- **Brief**: Nothing in the data should change when you return it, but leave the pictures out.

- **The data**:

* * *

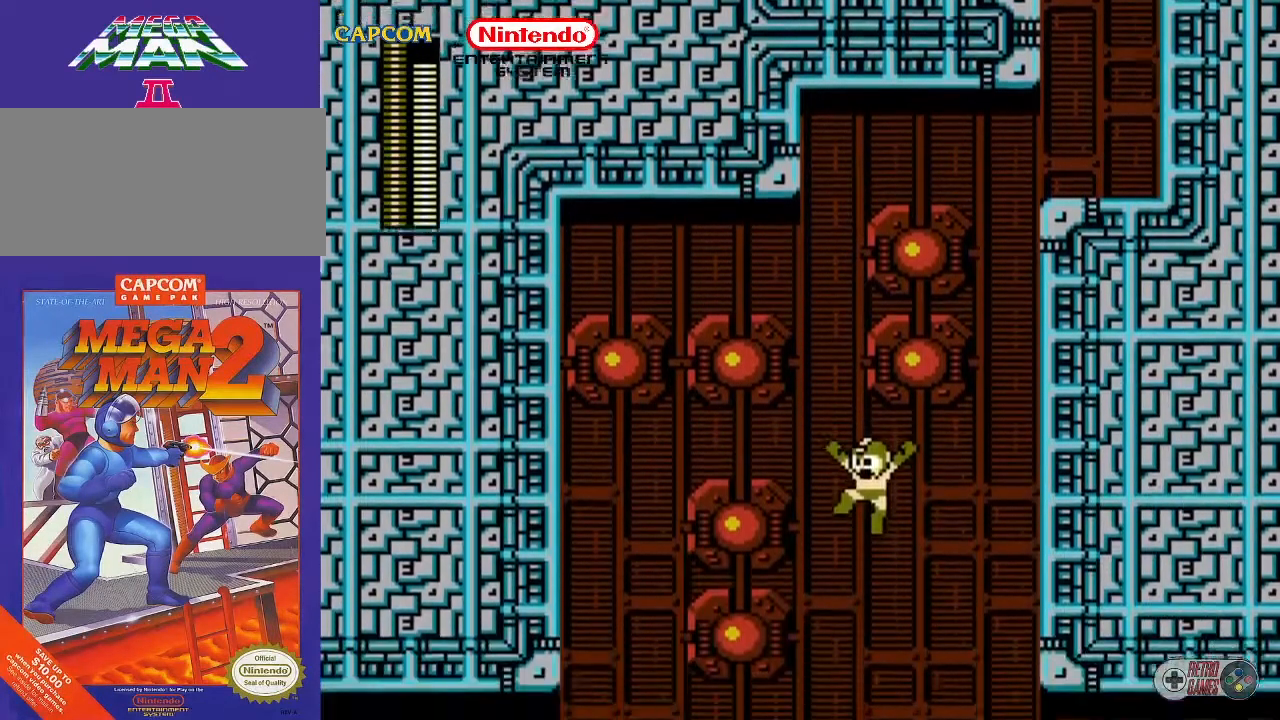
{"buttons": ["DPAD_LEFT"], "events": []}
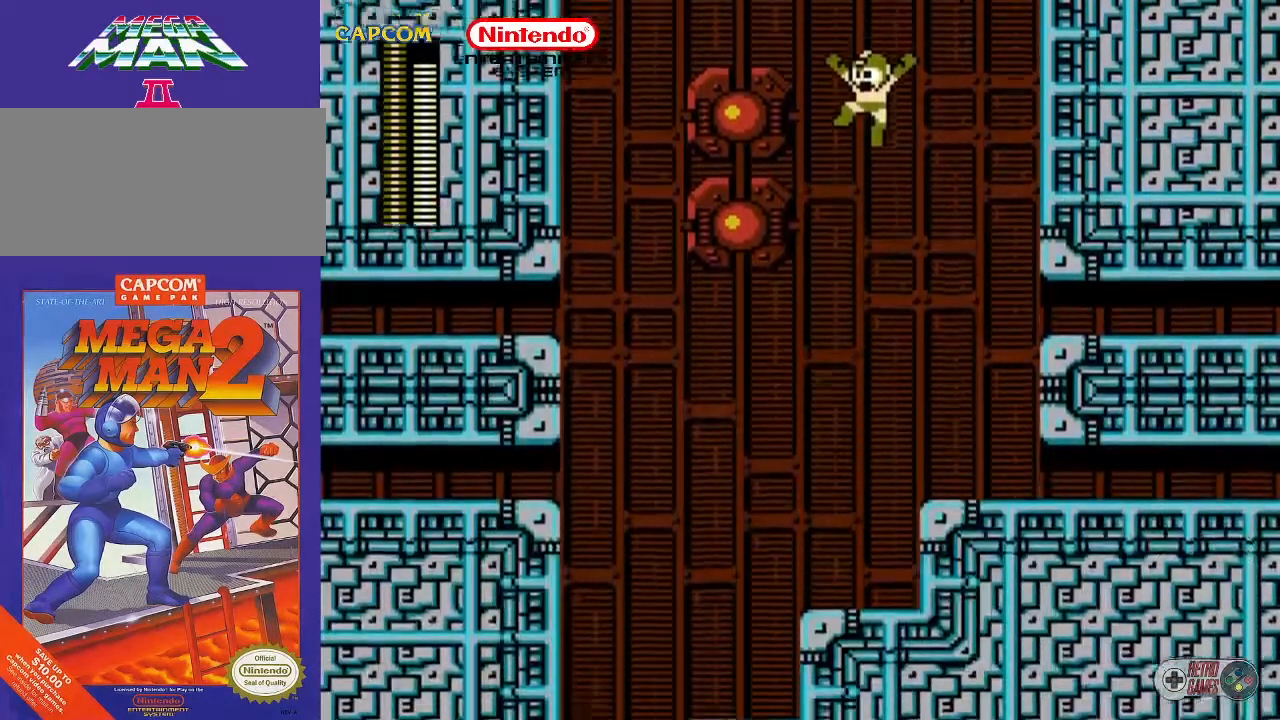
{"buttons": ["DPAD_LEFT"], "events": []}
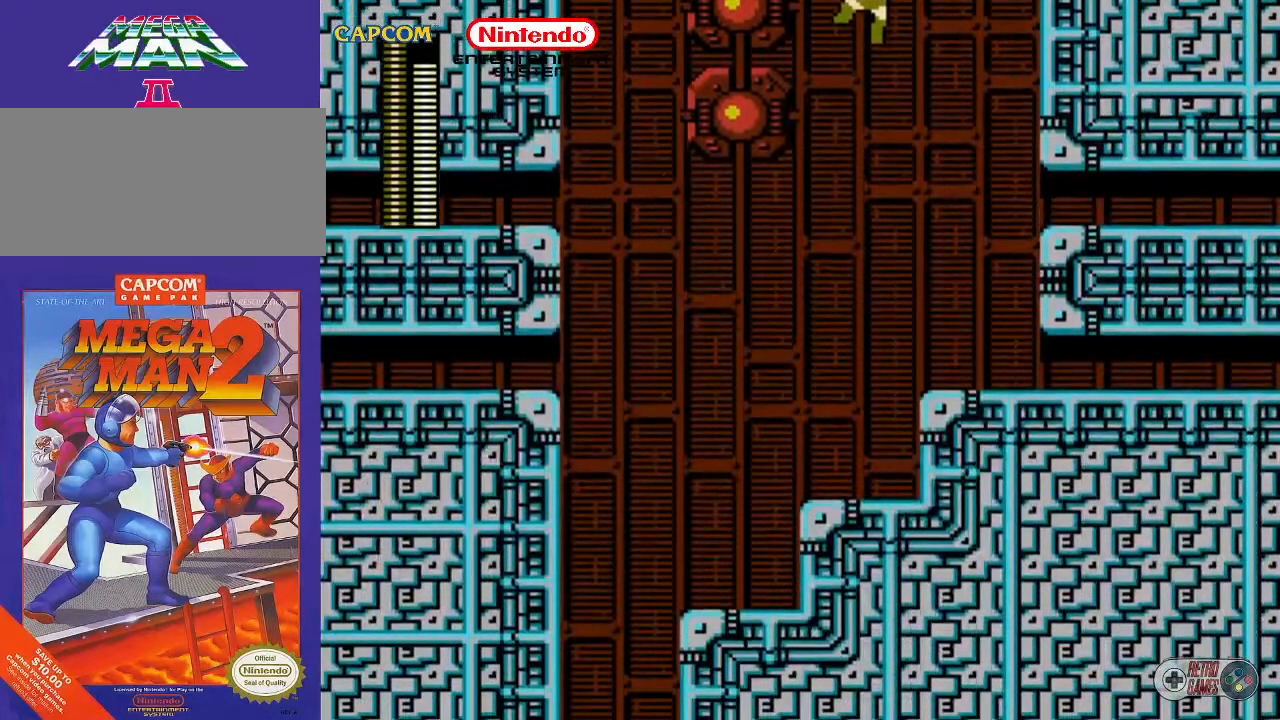
{"buttons": ["DPAD_LEFT"], "events": []}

* * *

- **Response to the exercise**:
{"buttons": ["DPAD_LEFT"], "events": []}
{"buttons": ["DPAD_LEFT"], "events": []}
{"buttons": ["DPAD_LEFT"], "events": []}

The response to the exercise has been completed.